> _DOCUMENT EXTRACT_
Gene expression profiling
Gene expression profiling was carried out using RNA extracted by Qiagen RNeasy mini kit (Qiagen, Germany) from 59 patients’ tissue samples using two different microarray platforms. The first batch of twenty samples was profiled as described previously [24]. Briefly, five hundred nanograms of total RNA from each sample were processed and hybridized to Agilent Whole Human Genome Oligo Microarray according to manufacturer’s protocol (Feature number: G4112A, Agilent Technologies, USA). Microarray images were read out using Agilent Feature Extraction Software (Agilent Technologies, USA). The remaining thirty nine samples were assessed using Illumina Human WG-6 expression BeadChip (Illumina, USA). Briefly, seven hundred and fifty nanogram of total RNA from each sample was processed and hybridized to the BeadChip according to the manufacturer’s manual. All BeadChip assays were processed at the Duke-NUS Genome Biology Facility, Singapore. Data have been deposited into the GEO database, under the accession number GSE57957.
Real-time quantitative PCR
Observations obtained from expression profiling were validated using Bio-Rad CFX96™ real-time PCR detection system (Bio-rad, USA) according to manufacturer’s protocol. Primers and annealing temperatures used in these validation assays are listed in Table S2. Each assay consists of 5 µl of 2X Maxima™ SYBR Green qPCR master mix (Fermentas, USA), 0.2 µM of forward and reverse primers, and 1 µl of 5-times diluted cDNA as template. Real-time PCR reactions were done in triplicates, and threshold cycle numbers (Ct) were determined at the level that showed the best kinetic PCR parameters. No-template control was used as negative control, and melting curves were obtained to confirm specificity of the PCR product. The 2−ΔΔCt method was used to measure the relative quantification of a target gene [25].

> _PROVIDED MATERIAL_
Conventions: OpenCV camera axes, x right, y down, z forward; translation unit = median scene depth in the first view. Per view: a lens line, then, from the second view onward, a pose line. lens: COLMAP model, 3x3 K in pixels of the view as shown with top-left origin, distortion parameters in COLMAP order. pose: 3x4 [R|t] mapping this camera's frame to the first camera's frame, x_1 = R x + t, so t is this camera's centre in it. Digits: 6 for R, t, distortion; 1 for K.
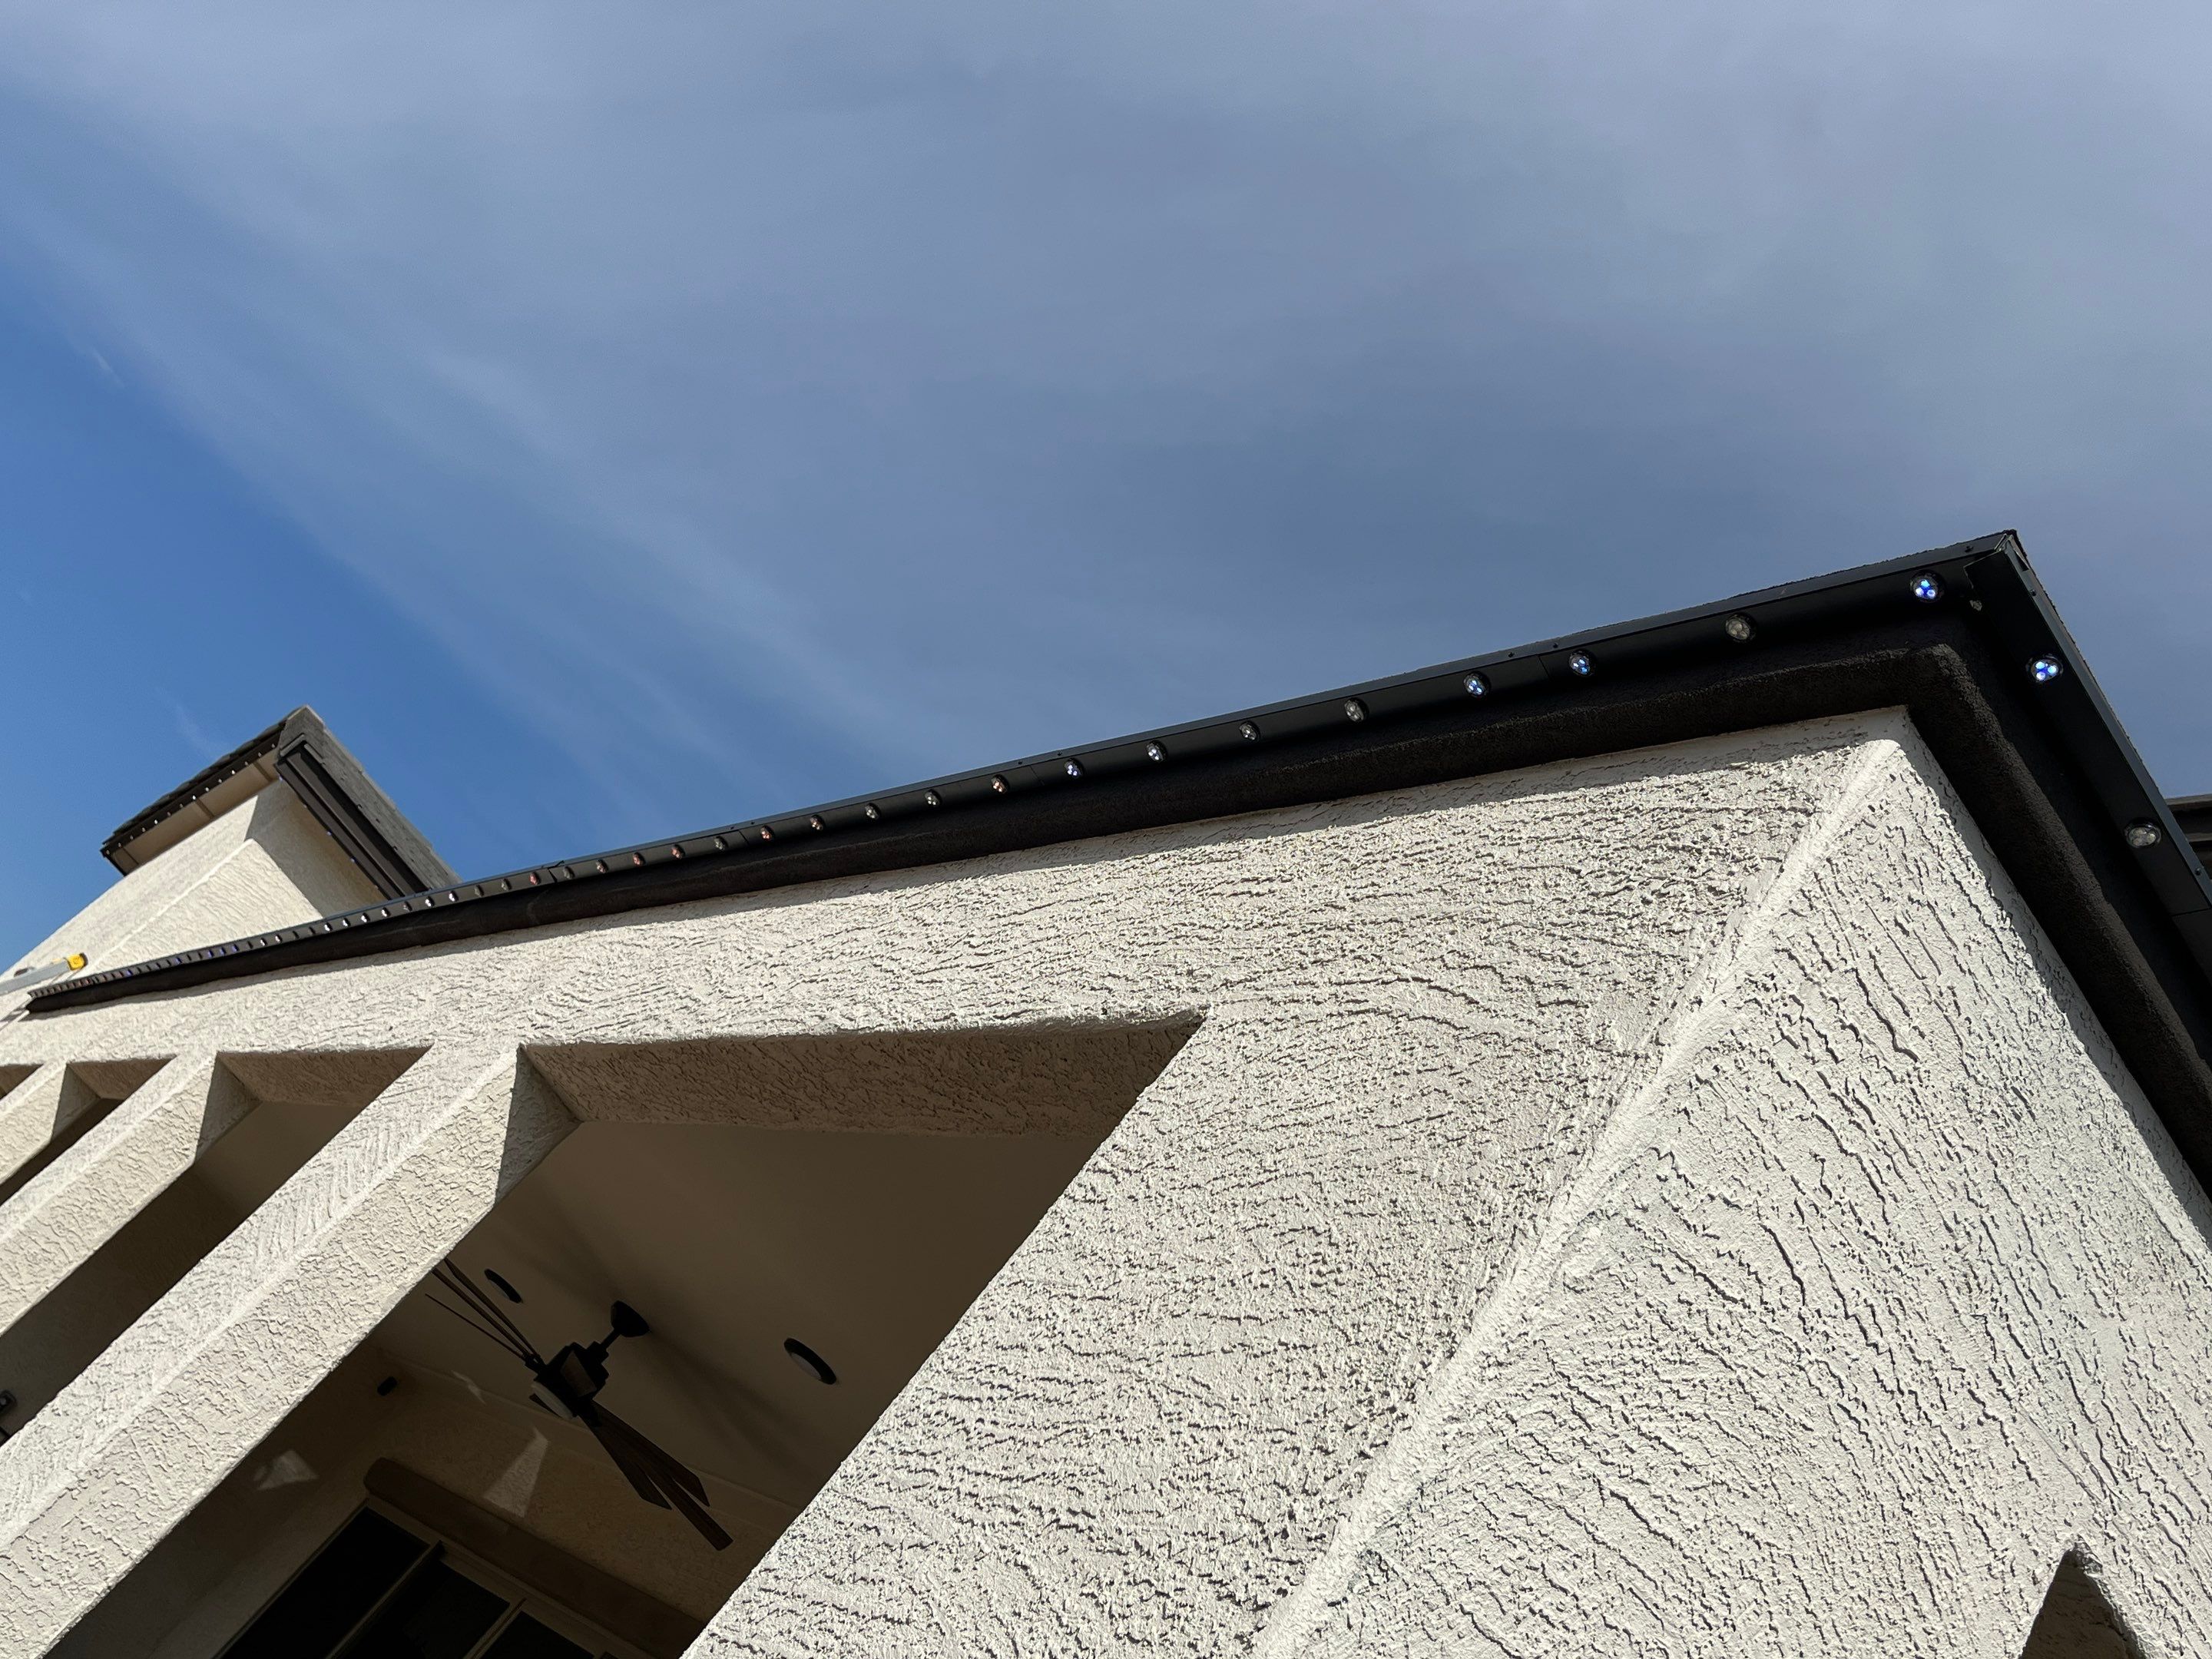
lens RADIAL K [[2105.4, 0, 1114.4], [0, 2105.4, 843.1], [0, 0, 1]] dist [0.048526, -0.028960]
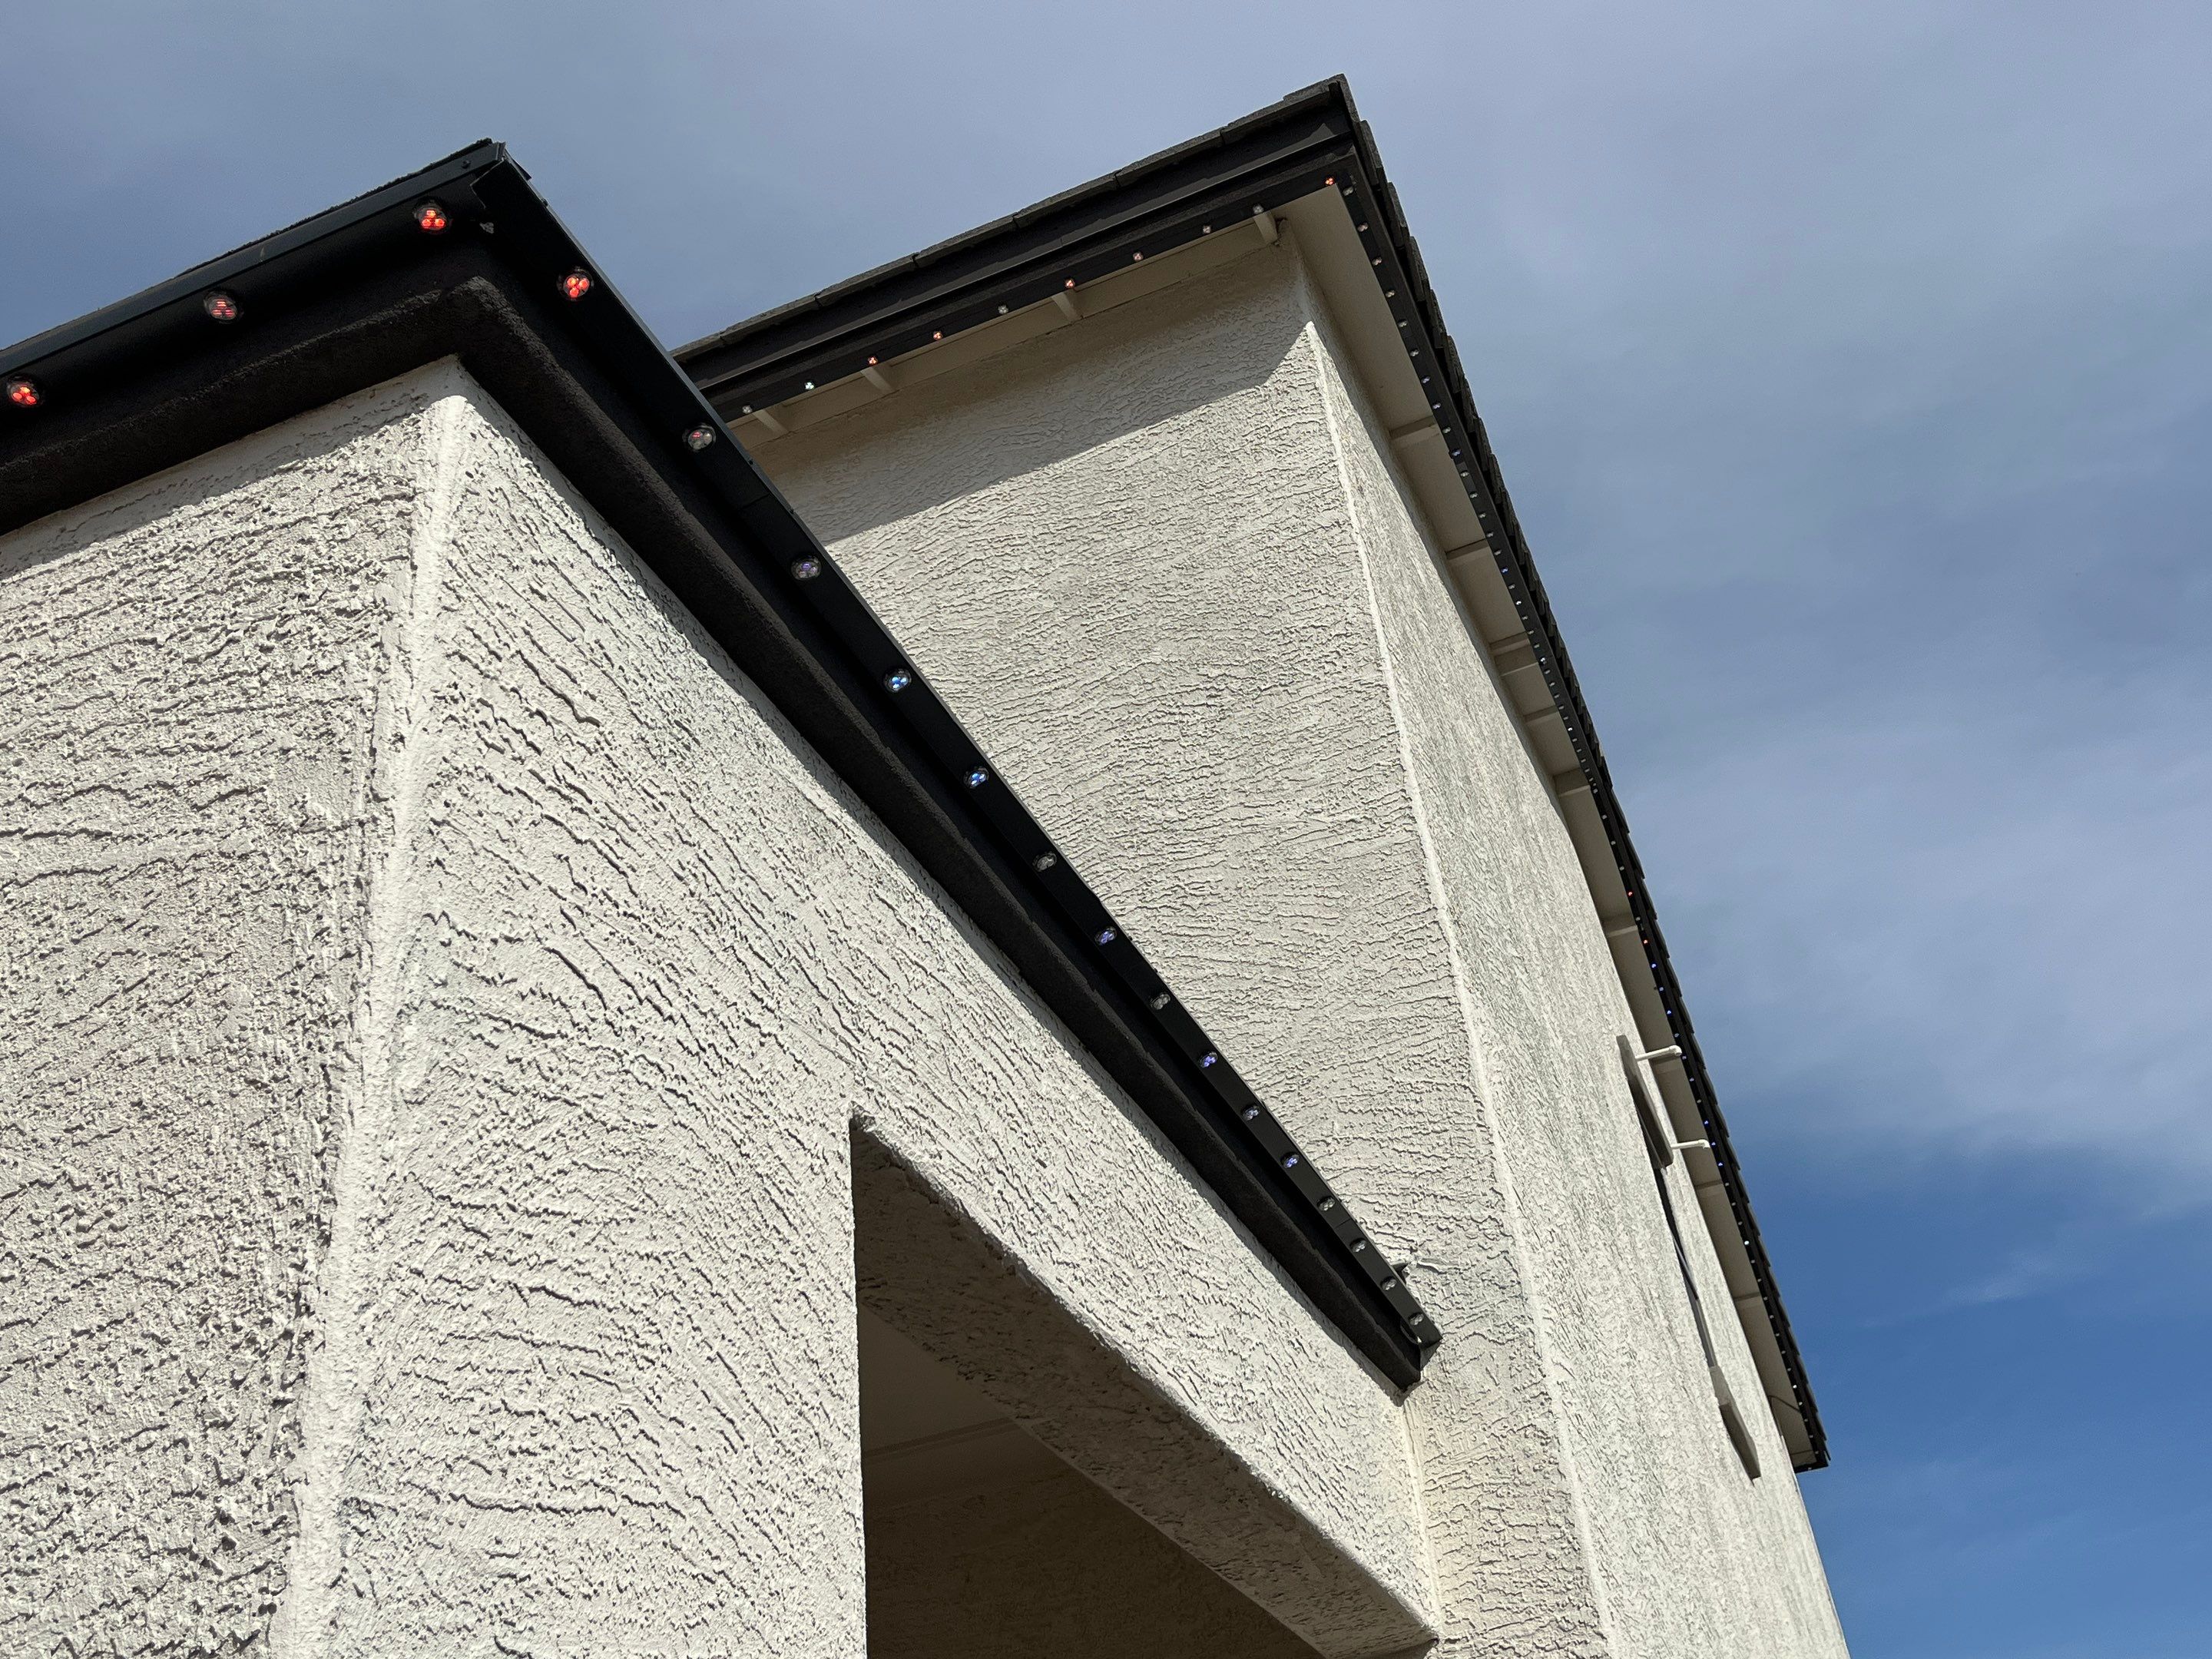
lens RADIAL K [[2105.4, 0, 1114.4], [0, 2105.4, 843.1], [0, 0, 1]] dist [0.048526, -0.028960]
pose [[0.684265, -0.358812, 0.634850, -0.085664], [0.260281, 0.933402, 0.247010, -0.022213], [-0.681201, -0.003780, 0.732087, 0.162777]]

> _PROBLEM TO WORK ON_
Write out the stretch of the methods text from "Real-time quantitative PCR" through "target gene [25].", swapping "triplicates" for "duplicates". You won't need the listing for this.

> _EXERCISE RESPONSE_
Real-time quantitative PCR
Observations obtained from expression profiling were validated using Bio-Rad CFX96™ real-time PCR detection system (Bio-rad, USA) according to manufacturer’s protocol. Primers and annealing temperatures used in these validation assays are listed in Table S2. Each assay consists of 5 µl of 2X Maxima™ SYBR Green qPCR master mix (Fermentas, USA), 0.2 µM of forward and reverse primers, and 1 µl of 5-times diluted cDNA as template. Real-time PCR reactions were done in duplicates, and threshold cycle numbers (Ct) were determined at the level that showed the best kinetic PCR parameters. No-template control was used as negative control, and melting curves were obtained to confirm specificity of the PCR product. The 2−ΔΔCt method was used to measure the relative quantification of a target gene [25].